2. Employment roll-over or flat-line: there was an obvious recovery in some measures of aggregate employment as economies opened, even slightly, from totally closed. That said, conversations with corporates and public statements indicate the highest probability is for a second wave of lay-offs as businesses adjust to what they see as a new level of demand. This has implications for #1 but maybe not for Fed policy, which apparently is being held firm no matter what, believing it can generate business risk-taking and by extension hiring through stimulus as opposed to spurring obvious financial risk-taking across various asset markets. When they only give you a hammer and nails to build the house but no saw, do you really just pound harder?

3. Geopolitical frictions: when economics stress societies and governments by derivation, tensions rise and accidents can happen.

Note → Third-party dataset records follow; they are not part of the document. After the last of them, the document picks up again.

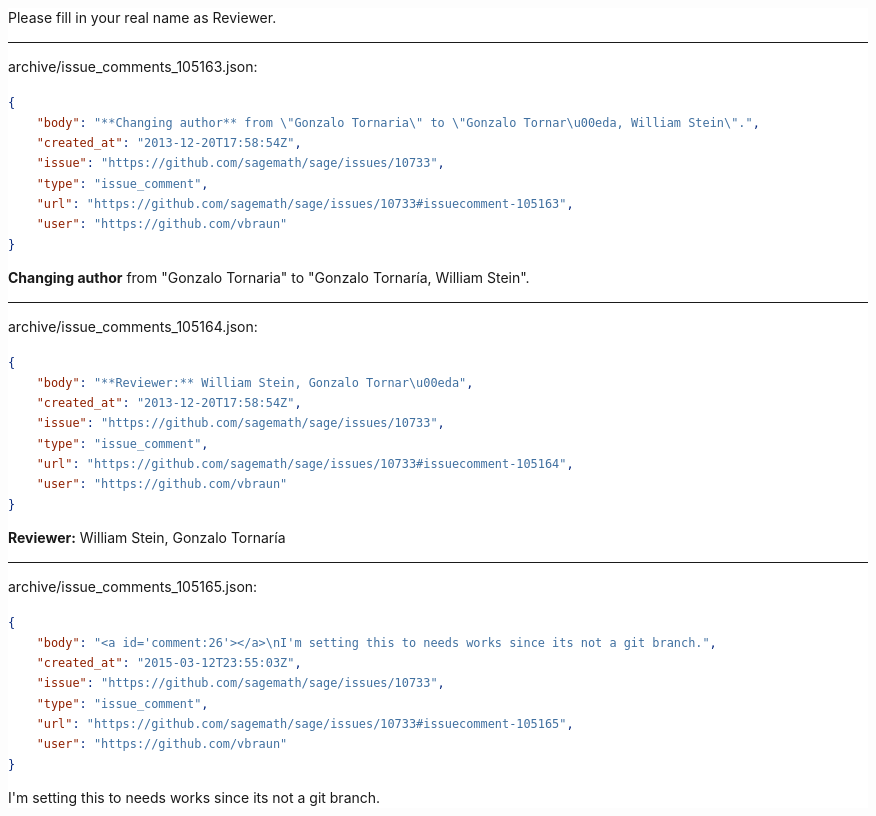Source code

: <a id='comment:24'></a>
Please fill in your real name as Reviewer.



---

archive/issue_comments_105163.json:
```json
{
    "body": "**Changing author** from \"Gonzalo Tornaria\" to \"Gonzalo Tornar\u00eda, William Stein\".",
    "created_at": "2013-12-20T17:58:54Z",
    "issue": "https://github.com/sagemath/sage/issues/10733",
    "type": "issue_comment",
    "url": "https://github.com/sagemath/sage/issues/10733#issuecomment-105163",
    "user": "https://github.com/vbraun"
}
```

**Changing author** from "Gonzalo Tornaria" to "Gonzalo Tornaría, William Stein".



---

archive/issue_comments_105164.json:
```json
{
    "body": "**Reviewer:** William Stein, Gonzalo Tornar\u00eda",
    "created_at": "2013-12-20T17:58:54Z",
    "issue": "https://github.com/sagemath/sage/issues/10733",
    "type": "issue_comment",
    "url": "https://github.com/sagemath/sage/issues/10733#issuecomment-105164",
    "user": "https://github.com/vbraun"
}
```

**Reviewer:** William Stein, Gonzalo Tornaría



---

archive/issue_comments_105165.json:
```json
{
    "body": "<a id='comment:26'></a>\nI'm setting this to needs works since its not a git branch.",
    "created_at": "2015-03-12T23:55:03Z",
    "issue": "https://github.com/sagemath/sage/issues/10733",
    "type": "issue_comment",
    "url": "https://github.com/sagemath/sage/issues/10733#issuecomment-105165",
    "user": "https://github.com/vbraun"
}
```

<a id='comment:26'></a>
I'm setting this to needs works since its not a git branch.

Greece/Turkey, India/China, China/US-Taiwan, Belarus, US/Russia are a few of the current situations that could be destabilizing forces, depending on their resolution.

4. Debt/Fiscal Cliff: spending time trying to characterize the shape of any recovery in the US or elsewhere seems a weird exercise in trying to fit a complex system's trajectory of contraction or growth into a symbol one could wear on t-shirt. That said, monitoring real economic activity is always important and credit market dynamics are essential. What we see is that lending standards across consumer and corporate credit have and are tightening quickly. Commensurate with this, loan demand across these same categories is dropping. What has not caught up with tightened standards and decreased loan demand are delinquencies, owing to the trillions in pandemic support deployed by the federal government over summer. Consider the government's ability to make a reasonable deal on support efforts immediately in front of one of the most contested elections in the country's history. This could end up being a messy process and banks are getting out in front of the credit cycle.

5. Narrow and crowded US equity market: despite price action elsewhere in currencies, bonds and commodities, headline attention remains focused on the stock indices. These have really become a bet on mega-cap technology, at least in part due to the more resilient results from these companies during the pandemic depression/recession. That said, the magnitude of relative out-performance in technology opens up potentially more attractive alpha elsewhere should the market broaden as we head into 2021. This would however, mean a transition phase in market leadership would need to navigated, which can easily come with volatility.

6. Urban violence: VIEW is struck by the degree to which urban crime rates and demonstrations, many of which have turned violent, have popped up across the world (US, Germany, Lebanon, Belarus, Sweden). Given the degree to which lock-downs, school shut-downs, economic catastrophe and skyrocketing unemployment have all materialized due to Covid19, civil disturbances should not surprise clear-eyed observers. Catalyzed and intensified due to racial tensions in some countries over summer, widespread instances of civil order breakdown are likely to linger through the US elections and possibly for some time afterward. This is given the likelihood that demanded changes, even if they are adopted, will take much longer to be visibly effective, indeed if they ever are. In the US, recent events suggest positions on either side of these debates have hardened and will likely remain so over the near term.